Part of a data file
[start]
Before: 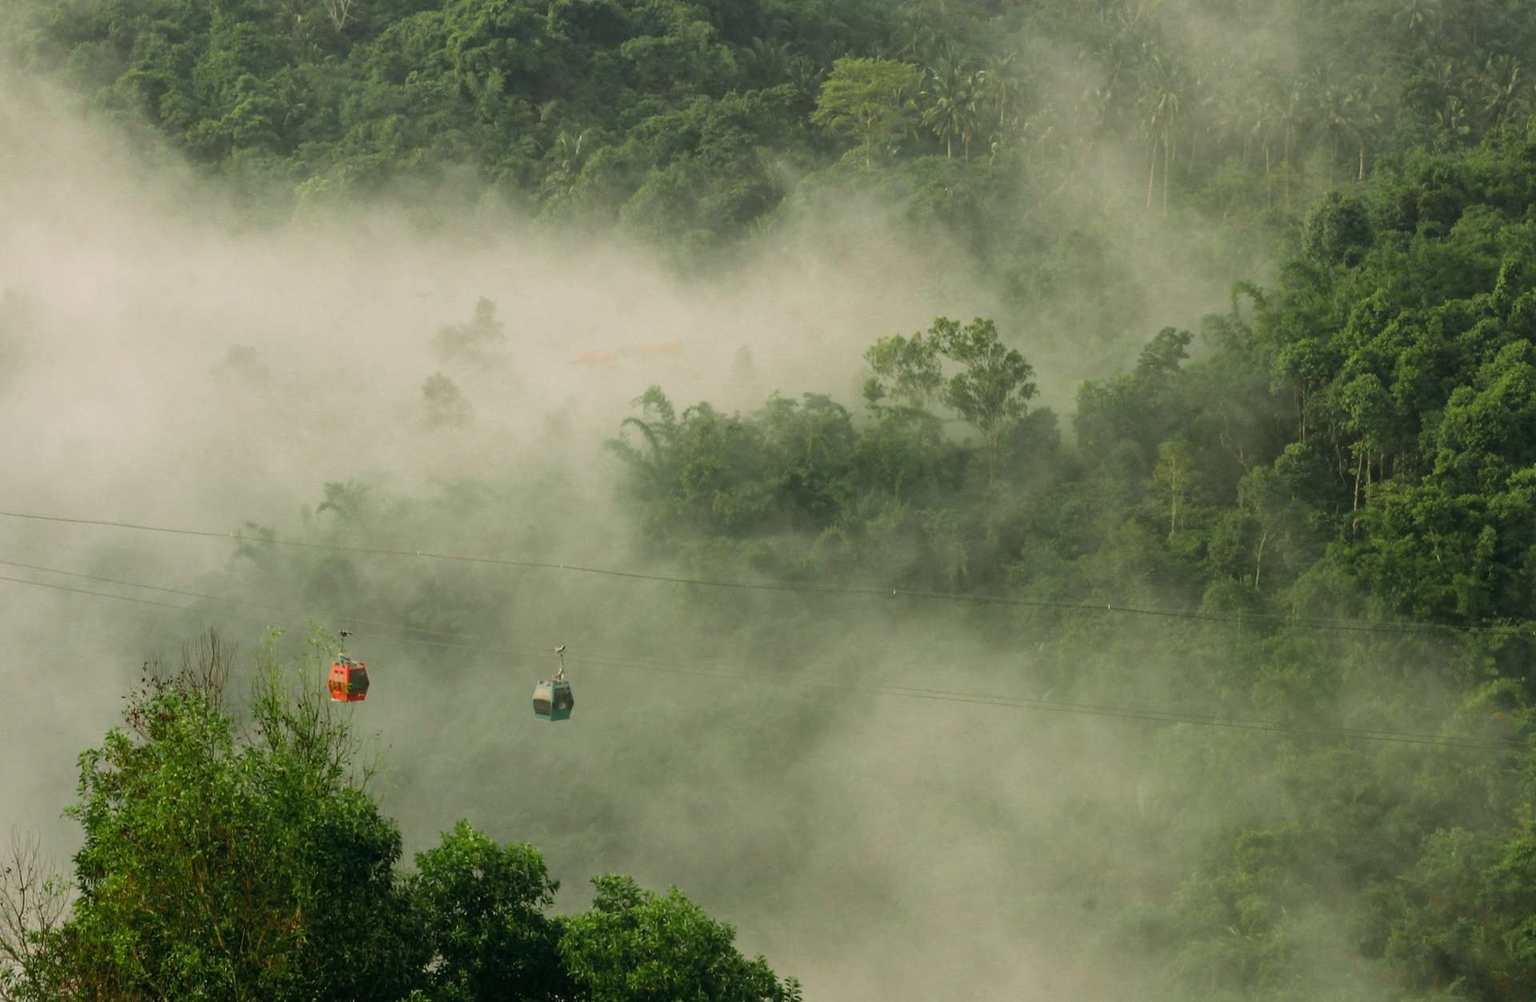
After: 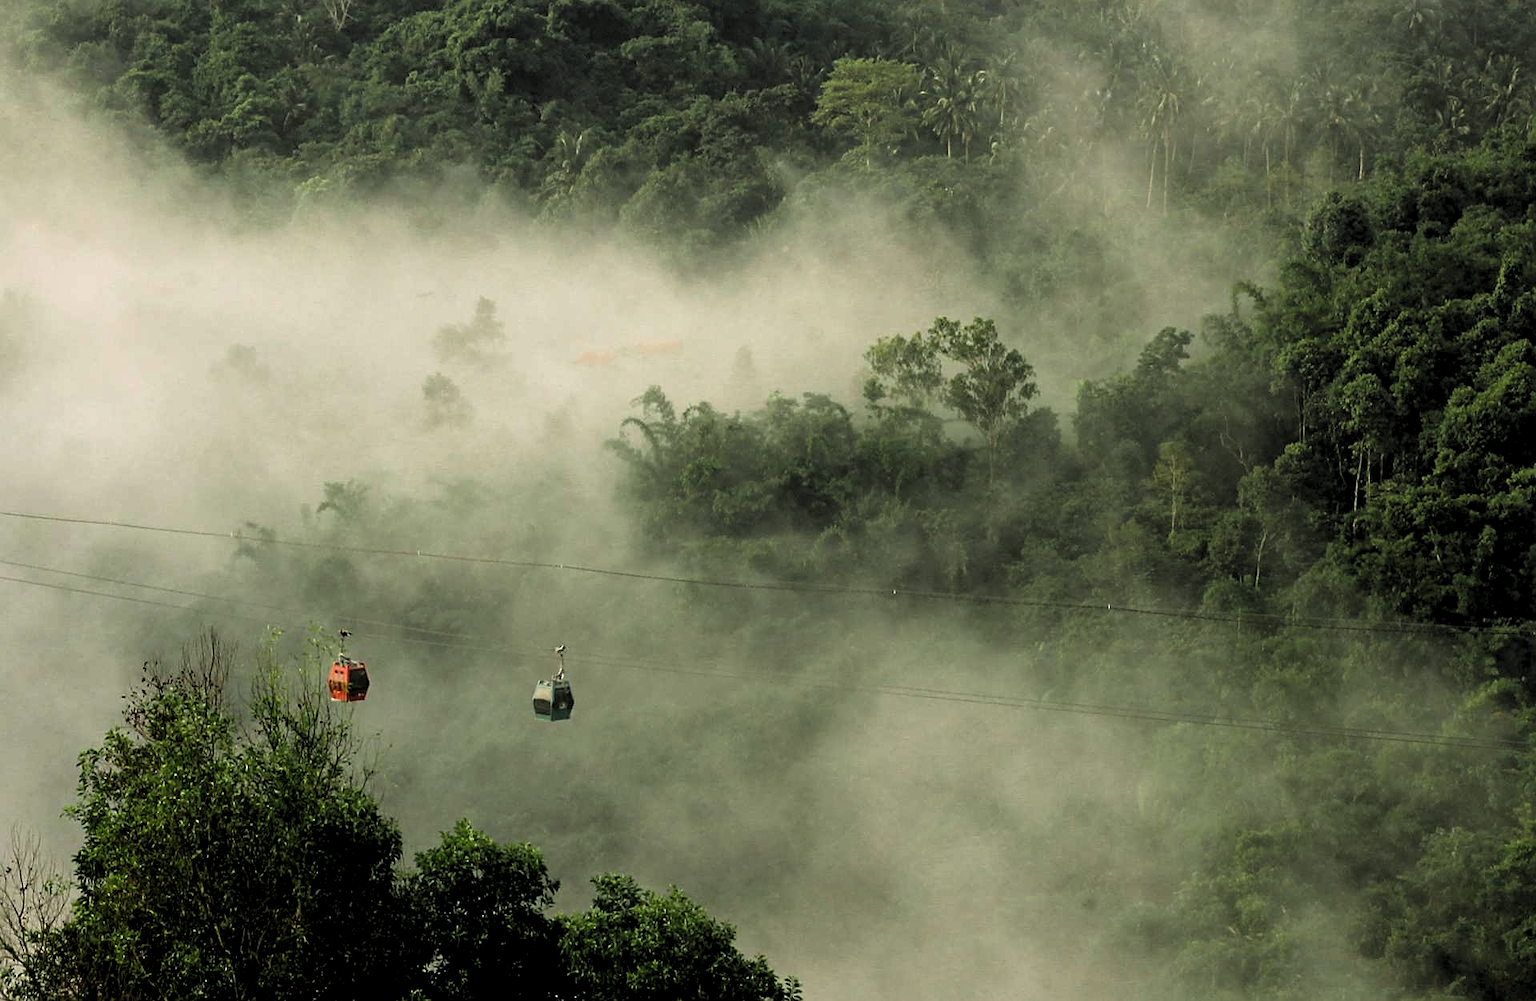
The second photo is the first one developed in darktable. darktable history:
levels: levels [0.182, 0.542, 0.902]
sharpen: on, module defaults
[end]
Set task> Retype the data above line for line, without the pictures.

Full solution>
Before: 
After: 
The second photo is the first one developed in darktable. darktable history:
levels: levels [0.182, 0.542, 0.902]
sharpen: on, module defaults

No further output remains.